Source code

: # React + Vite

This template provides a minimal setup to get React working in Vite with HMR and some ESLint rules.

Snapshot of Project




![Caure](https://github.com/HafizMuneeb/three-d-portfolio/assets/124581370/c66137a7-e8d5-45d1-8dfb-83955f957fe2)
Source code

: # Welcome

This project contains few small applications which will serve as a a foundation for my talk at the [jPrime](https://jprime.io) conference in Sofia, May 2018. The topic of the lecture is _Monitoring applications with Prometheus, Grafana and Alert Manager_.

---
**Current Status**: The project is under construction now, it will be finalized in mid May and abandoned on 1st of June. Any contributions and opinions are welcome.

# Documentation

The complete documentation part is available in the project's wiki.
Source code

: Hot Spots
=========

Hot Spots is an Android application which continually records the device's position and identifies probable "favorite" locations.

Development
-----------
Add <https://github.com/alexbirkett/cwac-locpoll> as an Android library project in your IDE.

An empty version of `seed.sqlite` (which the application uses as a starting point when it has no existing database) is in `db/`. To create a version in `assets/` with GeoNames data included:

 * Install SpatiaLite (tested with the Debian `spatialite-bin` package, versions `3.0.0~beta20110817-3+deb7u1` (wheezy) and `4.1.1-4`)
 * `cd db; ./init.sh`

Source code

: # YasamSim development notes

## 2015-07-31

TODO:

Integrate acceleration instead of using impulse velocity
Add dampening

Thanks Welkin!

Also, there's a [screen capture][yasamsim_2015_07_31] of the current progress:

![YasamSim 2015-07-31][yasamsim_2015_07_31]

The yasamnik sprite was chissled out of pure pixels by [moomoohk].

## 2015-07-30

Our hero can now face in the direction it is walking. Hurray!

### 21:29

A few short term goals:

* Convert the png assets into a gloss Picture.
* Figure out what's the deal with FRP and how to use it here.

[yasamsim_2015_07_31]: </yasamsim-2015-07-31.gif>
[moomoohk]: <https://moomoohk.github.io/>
────────────────────
Rewrite the lines above as a numbered list, dropping any blank lines.

◆ RESULT OF THIS EXERCISE ◆
1. Source code
2. : # React + Vite
3. This template provides a minimal setup to get React working in Vite with HMR and some ESLint rules.
4. Snapshot of Project
5. ![Caure](https://github.com/HafizMuneeb/three-d-portfolio/assets/124581370/c66137a7-e8d5-45d1-8dfb-83955f957fe2)
6. Source code
7. : # Welcome
8. This project contains few small applications which will serve as a a foundation for my talk at the [jPrime](https://jprime.io) conference in Sofia, May 2018. The topic of the lecture is _Monitoring applications with Prometheus, Grafana and Alert Manager_.
9. ---
10. **Current Status**: The project is under construction now, it will be finalized in mid May and abandoned on 1st of June. Any contributions and opinions are welcome.
11. # Documentation
12. The complete documentation part is available in the project's wiki.
13. Source code
14. : Hot Spots
15. =========
16. Hot Spots is an Android application which continually records the device's position and identifies probable "favorite" locations.
17. Development
18. -----------
19. Add <https://github.com/alexbirkett/cwac-locpoll> as an Android library project in your IDE.
20. An empty version of `seed.sqlite` (which the application uses as a starting point when it has no existing database) is in `db/`. To create a version in `assets/` with GeoNames data included:
21.  * Install SpatiaLite (tested with the Debian `spatialite-bin` package, versions `3.0.0~beta20110817-3+deb7u1` (wheezy) and `4.1.1-4`)
22.  * `cd db; ./init.sh`
23. Source code
24. : # YasamSim development notes
25. ## 2015-07-31
26. TODO:
27. Integrate acceleration instead of using impulse velocity
28. Add dampening
29. Thanks Welkin!
30. Also, there's a [screen capture][yasamsim_2015_07_31] of the current progress:
31. ![YasamSim 2015-07-31][yasamsim_2015_07_31]
32. The yasamnik sprite was chissled out of pure pixels by [moomoohk].
33. ## 2015-07-30
34. Our hero can now face in the direction it is walking. Hurray!
35. ### 21:29
36. A few short term goals:
37. * Convert the png assets into a gloss Picture.
38. * Figure out what's the deal with FRP and how to use it here.
39. [yasamsim_2015_07_31]: </yasamsim-2015-07-31.gif>
40. [moomoohk]: <https://moomoohk.github.io/>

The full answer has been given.